## Texte de l'exercice
Je poursuis donc en "condensé" car je n'ai ni l'envie, ni le courage de tout reprendre au quotidien...
Jusqu'au 23 novembre 1997 il y avait un peu d’espoir que la situation s'arrange et que François puisse être réveillé et reprendre une vie, certes différente, mais acceptable.
Puis tout est soudainement allé très vite.
On a appris que la charge virale était réellement indétectable, les défenses immunitaires à un taux normal, le CMV avait rendu les armes, le staphylo lâchait du terrain, le Kaposi était sous contrôle et la pneumocystose était définitivement virée.
Bref il était guérie, ou quasiment, de tout ce qui l'avait amené à la dernière session de coma artificiel.
Il état donc d'un point de vue viral et bactériologique en bonne santé.
En parallèle on a appris que le foie était très touché et ne semblait pas vouloir se régénérer, ou alors très lentement.
Plus gênant encore les reins étaient définitivement out, c'était dialyse impérative et greffe à court terme.
Et franchement chiant, les poumons étaient largement remplis de fibroses, il avait perdu plus de la moitié de sa capacité respiratoire et gagné une fragilité importante à ce niveau. Donc le moindre exercice physique devenait problématique, il faudrait au moins une supplémentation en oxygène la nuit et la majeure partie de la journée.
Les manques en oxygène et les déficits en oligoéléments ont également fragilisés toute la musculature, dont le cœur, qui a pris un énorme coup de vieux.
La qualité de la survie était donc très sévèrement attaquée. Il pourrait continuer à vivre en étant majoritairement spectateur des choses et non plus acteur.
Au vu de ce qui avait été convenu avec les médecins il était temps de passer en mode palliatif et laisser tomber tout espoir.
L'équipe médicale nous a ménagés autant que possible lors de l’annonce de la situation mais ça n'est pas toujours suffisant.
Ils ont eu à faire face à une sorte de crise d'hystérie de la maman (un pétage de plomb dans les règles, on peut le comprendre) et une sévère arythmie cardiaque du père. Le compagnon de François et moi étions simplement comme anesthésiés par cette annonce. Aucune réaction, pas de sensations, rien le néant, le vide. Nous sommes rentrés chacun de notre coté, sans un mot et en mode pilote automatique. Ce n'est qu'en pleine nuit que la nouvelle a fini de faire son chemin et qu'on a pété les plombs... un peu...
Les deux dernières semaines ont été l'occasion de stress divers et variés.

## Données fournies

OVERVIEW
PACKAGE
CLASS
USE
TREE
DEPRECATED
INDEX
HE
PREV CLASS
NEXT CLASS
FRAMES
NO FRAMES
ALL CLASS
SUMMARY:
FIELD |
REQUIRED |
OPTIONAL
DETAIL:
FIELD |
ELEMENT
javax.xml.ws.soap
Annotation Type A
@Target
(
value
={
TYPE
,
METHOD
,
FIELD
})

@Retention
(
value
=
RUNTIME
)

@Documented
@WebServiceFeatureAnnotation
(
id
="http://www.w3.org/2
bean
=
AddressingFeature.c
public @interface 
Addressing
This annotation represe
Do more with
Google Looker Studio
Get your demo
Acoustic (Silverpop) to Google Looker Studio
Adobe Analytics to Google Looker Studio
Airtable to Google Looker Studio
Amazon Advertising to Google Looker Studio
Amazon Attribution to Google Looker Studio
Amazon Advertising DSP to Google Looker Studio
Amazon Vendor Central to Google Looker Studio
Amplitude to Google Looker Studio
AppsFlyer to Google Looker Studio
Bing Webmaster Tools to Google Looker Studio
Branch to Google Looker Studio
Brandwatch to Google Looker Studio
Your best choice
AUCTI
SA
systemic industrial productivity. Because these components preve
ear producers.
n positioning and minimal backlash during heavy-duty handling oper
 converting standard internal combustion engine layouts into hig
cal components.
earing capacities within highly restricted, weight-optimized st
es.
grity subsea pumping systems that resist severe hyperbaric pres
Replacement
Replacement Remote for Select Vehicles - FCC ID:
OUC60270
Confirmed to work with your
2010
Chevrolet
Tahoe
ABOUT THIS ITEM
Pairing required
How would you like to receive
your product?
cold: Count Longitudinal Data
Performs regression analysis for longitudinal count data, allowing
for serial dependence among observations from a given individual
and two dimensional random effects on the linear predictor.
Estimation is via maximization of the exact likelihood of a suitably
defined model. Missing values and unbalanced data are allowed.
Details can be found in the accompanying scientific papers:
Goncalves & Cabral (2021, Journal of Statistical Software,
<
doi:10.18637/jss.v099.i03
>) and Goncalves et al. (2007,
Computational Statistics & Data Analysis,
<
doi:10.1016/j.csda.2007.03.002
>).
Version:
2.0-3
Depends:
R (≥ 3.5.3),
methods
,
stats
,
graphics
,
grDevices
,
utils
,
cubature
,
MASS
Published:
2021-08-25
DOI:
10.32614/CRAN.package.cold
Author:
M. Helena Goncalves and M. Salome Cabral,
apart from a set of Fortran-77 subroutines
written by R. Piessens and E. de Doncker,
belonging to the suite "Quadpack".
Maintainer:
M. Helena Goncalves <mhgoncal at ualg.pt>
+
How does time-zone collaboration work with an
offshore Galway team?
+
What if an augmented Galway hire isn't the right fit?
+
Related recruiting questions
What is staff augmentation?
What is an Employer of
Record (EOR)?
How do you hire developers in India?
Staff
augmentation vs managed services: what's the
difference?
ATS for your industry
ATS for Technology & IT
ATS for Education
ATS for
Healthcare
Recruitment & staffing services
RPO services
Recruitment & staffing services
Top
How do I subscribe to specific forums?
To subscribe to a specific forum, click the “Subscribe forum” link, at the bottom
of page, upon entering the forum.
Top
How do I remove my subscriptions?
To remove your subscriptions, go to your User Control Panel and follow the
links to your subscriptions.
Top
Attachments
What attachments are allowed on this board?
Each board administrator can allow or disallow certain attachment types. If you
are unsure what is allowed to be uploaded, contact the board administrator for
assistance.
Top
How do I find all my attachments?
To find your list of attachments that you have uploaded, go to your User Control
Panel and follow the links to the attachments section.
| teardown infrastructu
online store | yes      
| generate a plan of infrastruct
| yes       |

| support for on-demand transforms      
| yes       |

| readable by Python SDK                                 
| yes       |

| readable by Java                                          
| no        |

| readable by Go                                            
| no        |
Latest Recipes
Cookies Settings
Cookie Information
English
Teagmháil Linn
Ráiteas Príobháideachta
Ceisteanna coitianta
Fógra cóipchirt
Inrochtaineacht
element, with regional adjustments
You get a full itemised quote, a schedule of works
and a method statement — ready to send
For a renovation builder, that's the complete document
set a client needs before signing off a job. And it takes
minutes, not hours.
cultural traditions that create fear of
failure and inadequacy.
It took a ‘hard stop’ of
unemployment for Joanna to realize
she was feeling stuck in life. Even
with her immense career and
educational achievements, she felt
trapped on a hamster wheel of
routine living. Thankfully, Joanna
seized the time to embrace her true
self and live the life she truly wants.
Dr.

## Consigne A
D'après le texte sur l'état de santé de François, jusqu'à quelle date restait-il un peu d'espoir que la situation s'arrange ?
## Consigne B
Poursuivez le texte sur l'état de santé de François à partir de sa dernière phrase.
Les lignes sont sans rapport avec le texte sur l'état de santé de François.

## Réponse attendue A
Jusqu'au 23 novembre 1997.

## Réponse attendue B
Nous nous sommes lancés un max dans des activités crétines, pour nous occuper. D'autres plus utiles, nécessaires, entretenaient et relançaient la rage, la colère et le désespoir.
C'est ainsi que nous avons anticipé, la cérémonie, préparé la liste des personnes à avertir avec leur numéro de téléphone etc, rédigé le texte pour l'annonce de Sud Ouest (manquait plus que la date).
Pendant ce temps les parents s'occupaient de l’achat de l'emplacement au cimetière, du choix du cercueil and co.
La grand-mère tournait comme une lionne en cage et du coup nous avait tricoté de très jolis pulls marines, pas noir car François n’aimait pas cette couleur.
Oui je sais vu comme ça cela semble fou, mais cela a fait parti du processus acceptation de la situation.
Nous continuons à passer pas mal de temps tous ensemble entre les visites à l’hôpital et nos préparatifs. enfin le compagnon de François et moi surtout. Il est revenu dans "leur" maison et a commencé à transférer ses affaires perso chez ses parents puisqu’il sait qu'il lui faudra quitter la maison.
Au cours des ces derniers jours il y a eu plusieurs arrêts, mais le cœur est toujours reparti par ses propres moyens.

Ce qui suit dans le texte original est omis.